No, all colors are separated. You need a pixel shader for that

VJo
A: 

Hm, maybe if it was rendered to a luminoscity+alpha FBO, and then that drawn?

Well, either that or copied onto such a texture, then the texture back onto the FBO - that said, FBO's would be a better solution (if available) in most cases.

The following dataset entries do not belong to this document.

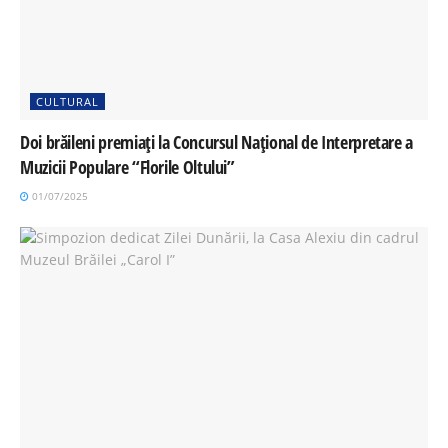
CULTURAL
Doi brăileni premiați la Concursul Național de Interpretare a
Muzicii Populare “Florile Oltului”
01/07/2025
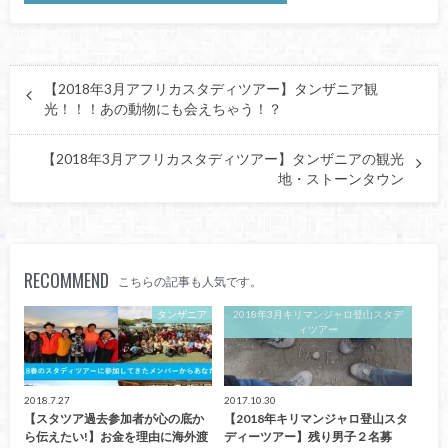
【2018年3月アフリカスタディツアー】タンザニア観
光！！！あの動物にも会えちゃう！？
【2018年3月アフリカスタディツアー】タンザニアの観光
地・ストーンタウン
RECOMMEND
こちらの記事も人気です。
タンザニア
2018年3月キリマンジャロ登山スタデ
ィツアー
2018.7.27
2017.10.30
【スタツア過去参加者が心の底か
【2018年キリマンジャロ登山スタ
ら伝えたい!】お金を理由に海外渡
ディーツアー】残り男子２名募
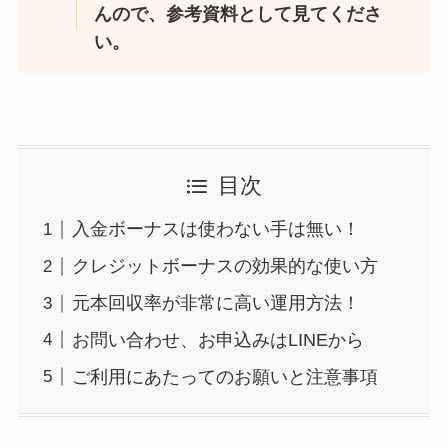
んので、参考資料として見てくださ
い。
目次
入金ボーナスは使わない手は無い！
クレジットボーナスの効果的な使い方
元本回収率が非常に高い運用方法！
お問い合わせ、お申込みはLINEから
ご利用にあたってのお願いと注意事項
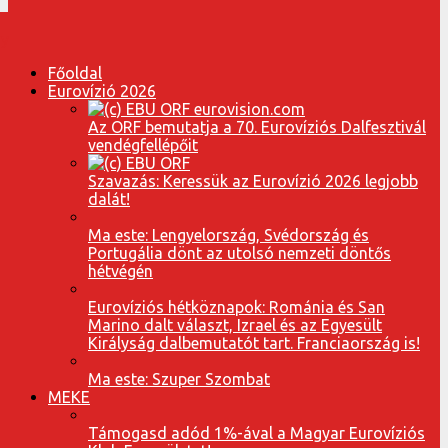
Főoldal
Eurovízió 2026
Az ORF bemutatja a 70. Eurovíziós Dalfesztivál
vendégfellépőit
Szavazás: Keressük az Eurovízió 2026 legjobb
dalát!
Ma este: Lengyelország, Svédország és
Portugália dönt az utolsó nemzeti döntős
hétvégén
Eurovíziós hétköznapok: Románia és San
Marino dalt választ, Izrael és az Egyesült
Királyság dalbemutatót tart. Franciaország is!
Ma este: Szuper Szombat
MEKE
Támogasd adód 1%-ával a Magyar Eurovíziós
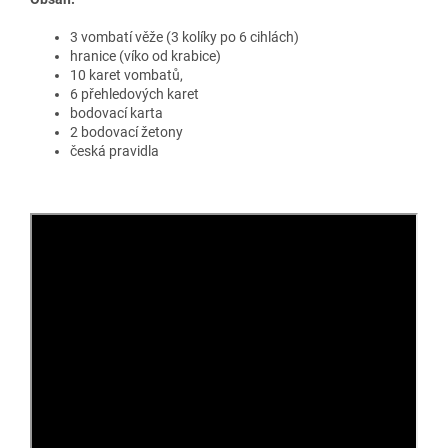
3 vombatí věže (3 kolíky po 6 cihlách)
hranice (víko od krabice)
10 karet vombatů,
6 přehledových karet
bodovací karta
2 bodovací žetony
česká pravidla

Please note that I haven't tested this.

Tim Čas
Is it possible to create such FBO?
VJo
Maybe you can render to luminance+alpha texture
VJo
Yes, that's what I meant - FBO is basically just that, render to texture. If that fails, try a normal copy-to-texture and then copy back onto the framebuffer. I should try that myself once I get around to it... Oh and, alpha may or may not be required, depending on your requirements.
Tim Čas
A: 

Actually, for completeness sake, I'll mention that there is one possible solution if the GL_ARB_imaging extension is supported: the GL_COLOR_MATRIX, which transforms incoming RGBA values. You could set the upper 3x3 matrix to all 1/3.0 like so:

GLFloat graymat[] = {.33,.33,.33,0,.33,.33,.33,0,.33,.33,.33,0,0,0,0,1};
glMatrixMode(GL_COLOR_MATRIX)
glLoadIdentity()
glMultMatrixf(graymat)

However great this may sound, though, not all drivers support this in hardware, which means that depending on your opengl implementation, your driver might: A) ignore the color matrix totally, B) fall back to software rendering, or C) (if the extension is not supported) raise a GLError.

If you are writing your code for a limited set of platforms, and they support this extension, then it would be the easiest way. Otherwise, you'll need another approach.